In the whole region, political, social and economic changes were parallel processes. The absolute monarchies developed into constitutional monarchies (1849 in Denmark, the Swedish class parliament gradually became a modern parliament from 1809). The agricultural reforms at the end of the 18th century produced a new class of independent landowners. With modern big industry – steel plants in Sweden and food industry in Denmark – a general urbanization process started.
Since the Reformation in the 16th century reached Scandinavia from northern Germany, r3elief for the poor was in the hands of the powerful Lutheran state churches that watched over their protégés with moral strictness. The responsibility of the parish councils for welfare for the poor was taken over by the communes over time – first in Sweden and then in Norway and Denmark. The state made the laws and the communities implemented them with their own means. The biggest taxpayers, landowners, bore the main burden. Whenever the central government ordered social improvements (for pensions, health care and orphan welfare), all the communes grappled with implementing them as inexpensively as possible without raising taxes.

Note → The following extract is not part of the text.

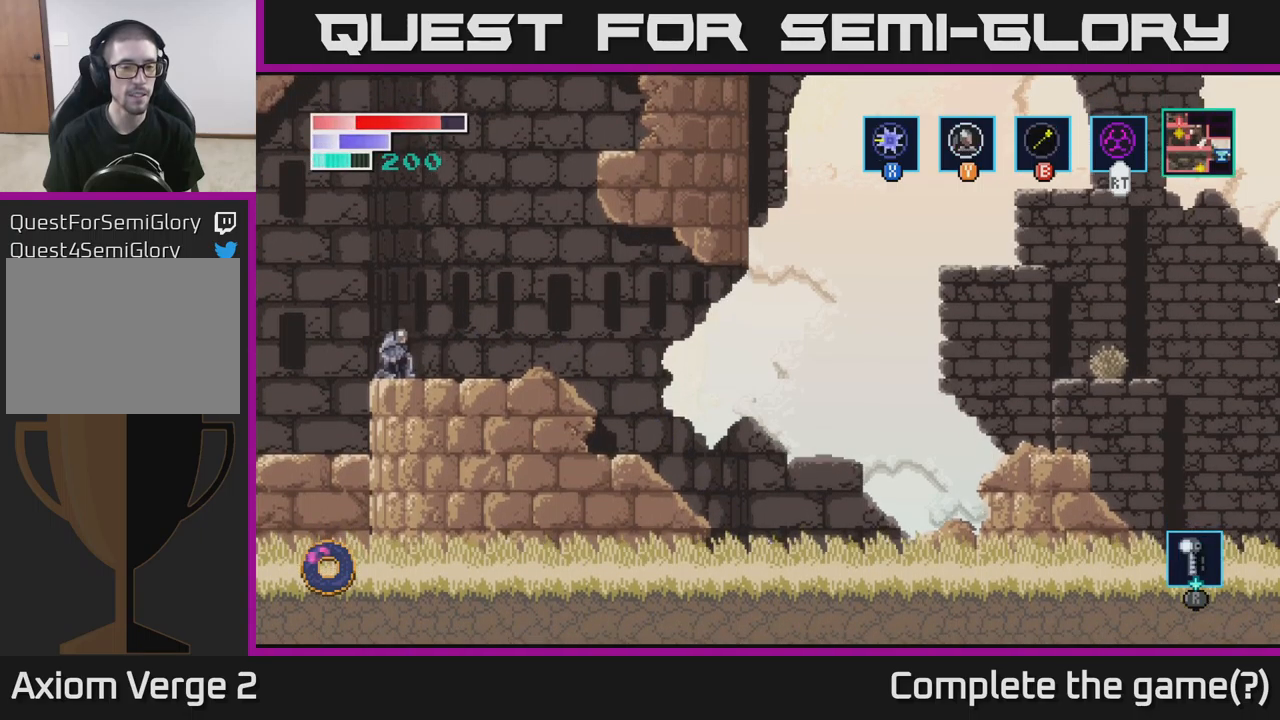
{"buttons": ["A"], "left_stick": "left", "right_stick": "center", "events": [[117, "A", "up"], [200, "A", "down"], [217, "left_stick", "center"], [417, "left_stick", "left"]]}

In the 1920s and 1930s, the relative strengths changed under the growing influence of the unions. In the parliaments, Conservatives and Liberals lost to the Social Democrats who formed majority coalitions in Denmark, Sweden and Norway. Only in Finland was the general swing to the left delayed. After Finland gained its independence in 1917, the battle between supporters of the Russian Revolution and the middle class camp began. The first step toward a welfare state was taken when unions and employers finally agreed on permanent cooperation on the basis of a regulation of the labor market. This means today every citizen without exception has a claim to social security. The benefits of the welfare state are financed out of tax funds, not from social security taxes. Only unemployment benefits are financed from voluntary insurance contributions of employees (except for Norway).
The Golden Age of the welfare state began after the Second World War. The common idea was a third way between liberal economic society and socialist utopia. This amounted to a reform capitalism that joined social generosity with economic power. All political and social forces agreed that the market society should produce as few social inequalities as possible. This system is regarded worldwide as a social-democratic version of the welfare state that covers everything: social security, pensions, the disabled, senior citizen homes, nursing, health care, education, training, research and culture. This type of welfare state was the result of more than 60 years of social-democratic government work – either in sole political responsibility or in coalitions – in Sweden and 45 years in Norway or Denmark. The economic crisis of the 1980s and 1990s, the end of the Cold War, loss of political significance of social democracy and globalization of the financial world have weakened the Nordic welfare state model. Since then Scandinavia has been oriented socio-politically more toward the West where states are less generous.
NOTES
(1) Niels Finn Christiansen and others, “The Nordic Model of Welfare: A Historical Reappraisal,” Copenhagen 2006.